Extracted data entries:
☆ ☆ ☆

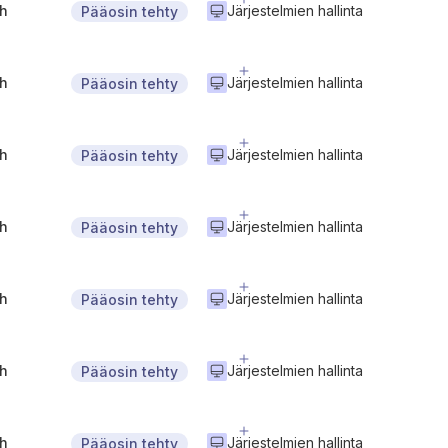
gh
Järjestelmien hallinta
Pääosin tehty
gh
Järjestelmien hallinta
Pääosin tehty
gh
Järjestelmien hallinta
Pääosin tehty
gh
Järjestelmien hallinta
Pääosin tehty
gh
Järjestelmien hallinta
Pääosin tehty
gh
Järjestelmien hallinta
Pääosin tehty
gh
Järjestelmien hallinta
Pääosin tehty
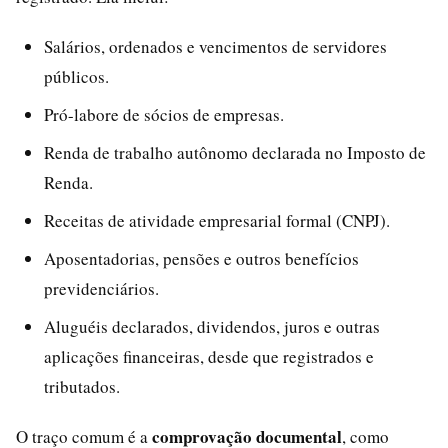
Salários, ordenados e vencimentos de servidores
públicos.
Pró-labore de sócios de empresas.
Renda de trabalho autônomo declarada no Imposto de
Renda.
Receitas de atividade empresarial formal (CNPJ).
Aposentadorias, pensões e outros benefícios
previdenciários.
Aluguéis declarados, dividendos, juros e outras
aplicações financeiras, desde que registrados e
tributados.
comprovação documental
O traço comum é a
, como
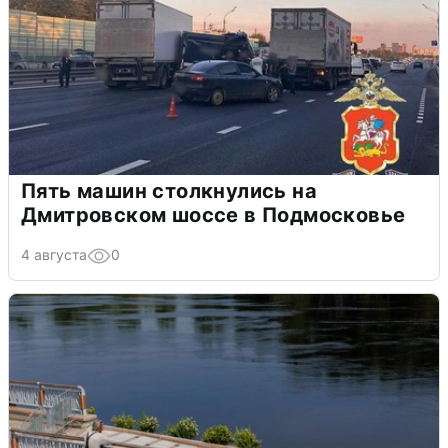
Пять машин столкнулись на
Дмитровском шоссе в Подмосковье
4 августа
0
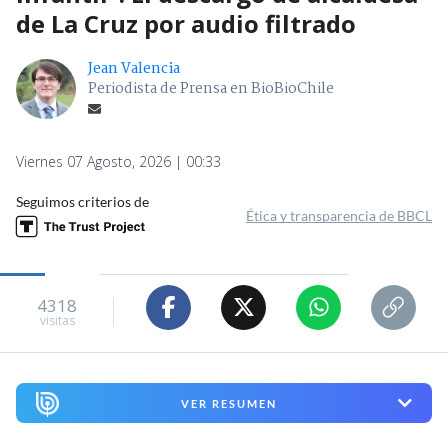
de La Cruz por audio filtrado
Jean Valencia
Periodista de Prensa en BioBioChile
Viernes 07 Agosto, 2026 | 00:33
Seguimos criterios de
Ética y transparencia de BBCL
4318
visitas
VER RESUMEN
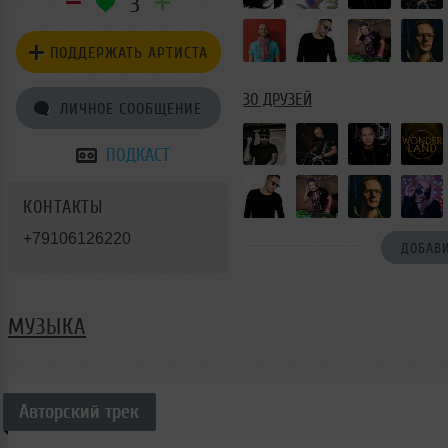
3
ПОДДЕРЖАТЬ АРТИСТА
30 ДРУЗЕЙ
ЛИЧНОЕ СООБЩЕНИЕ
ПОДКАСТ
КОНТАКТЫ
+79106126220
ДОБАВИ
МУЗЫКА
Авторский трек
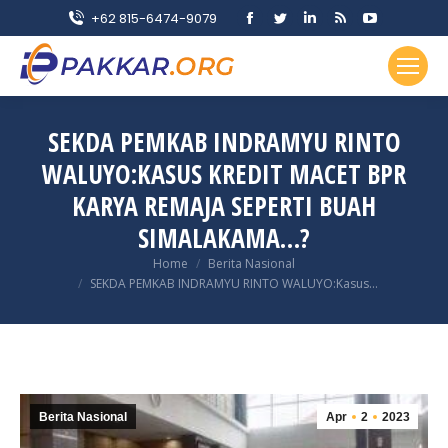
Facebook
Twitter
Linkedin
Rss
YouTube
+62 815-6474-9079
page
page
page
page
page
opens
opens
opens
opens
opens
in
in
in
in
in
new
new
new
new
new
SEKDA PEMKAB INDRAMYU RINTO
window
window
window
window
window
WALUYO:KASUS KREDIT MACET BPR
KARYA REMAJA SEPERTI BUAH
SIMALAKAMA…?
You are here:
Home
Berita Nasional
SEKDA PEMKAB INDRAMYU RINTO WALUYO:Kasus…
Berita Nasional
Apr
2
2023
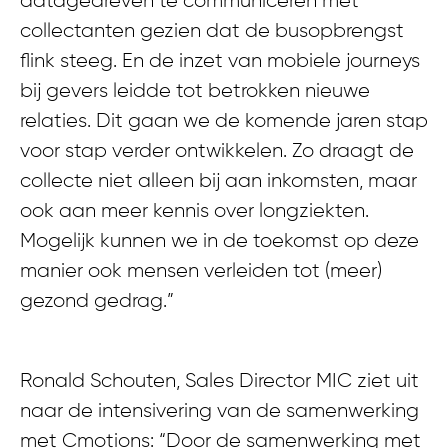
datagedreven te communiceren met
collectanten gezien dat de busopbrengst
flink steeg. En de inzet van mobiele journeys
bij gevers leidde tot betrokken nieuwe
relaties. Dit gaan we de komende jaren stap
voor stap verder ontwikkelen. Zo draagt de
collecte niet alleen bij aan inkomsten, maar
ook aan meer kennis over longziekten.
Mogelijk kunnen we in de toekomst op deze
manier ook mensen verleiden tot (meer)
gezond gedrag.”
Ronald Schouten, Sales Director MIC ziet uit
naar de intensivering van de samenwerking
met Cmotions: “Door de samenwerking met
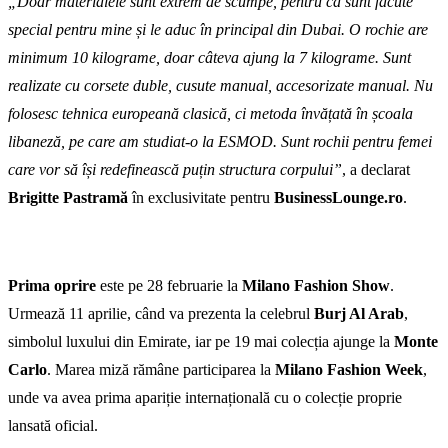
„Doar materialele sunt extrem de scumpe, pentru că sunt făcute
special pentru mine și le aduc în principal din Dubai. O rochie are
minimum 10 kilograme, doar câteva ajung la 7 kilograme. Sunt
realizate cu corsete duble, cusute manual, accesorizate manual. Nu
folosesc tehnica europeană clasică, ci metoda învățată în școala
libaneză, pe care am studiat-o la ESMOD. Sunt rochii pentru femei
care vor să își redefinească puțin structura corpului”
, a declarat
Brigitte Pastramă
în exclusivitate pentru
BusinessLounge.ro
.
Prima oprire
este pe 28 februarie la
Milano Fashion Show
.
Urmează 11 aprilie, când va prezenta la celebrul
Burj Al Arab
,
simbolul luxului din Emirate, iar pe 19 mai colecția ajunge la
Monte
Carlo
. Marea miză rămâne participarea la
Milano Fashion Week
,
unde va avea prima apariție internațională cu o colecție proprie
lansată oficial.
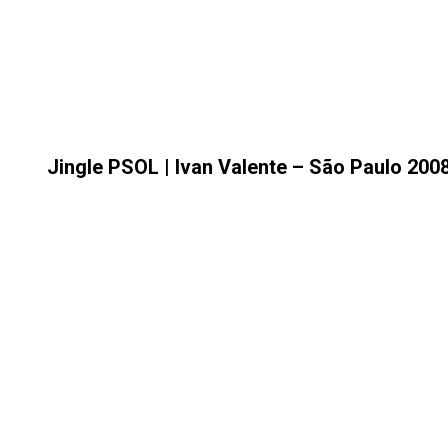
Jingle PSOL | Ivan Valente – São Paulo 200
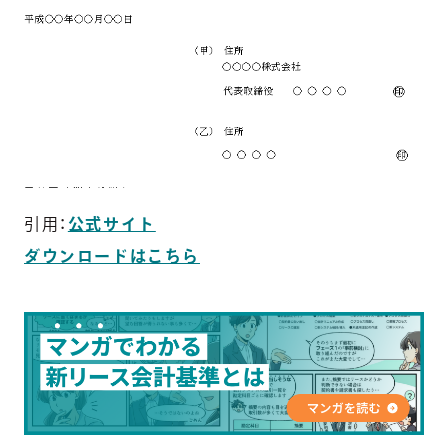
引用：
公式サイト
ダウンロードはこちら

☆ ☆ ☆

WHAT IS EXPECTED: Find and copy each line above holding "RINTO".

WRITTEN SOLUTION:
SEKDA PEMKAB INDRAMYU RINTO
SEKDA PEMKAB INDRAMYU RINTO WALUYO:Kasus…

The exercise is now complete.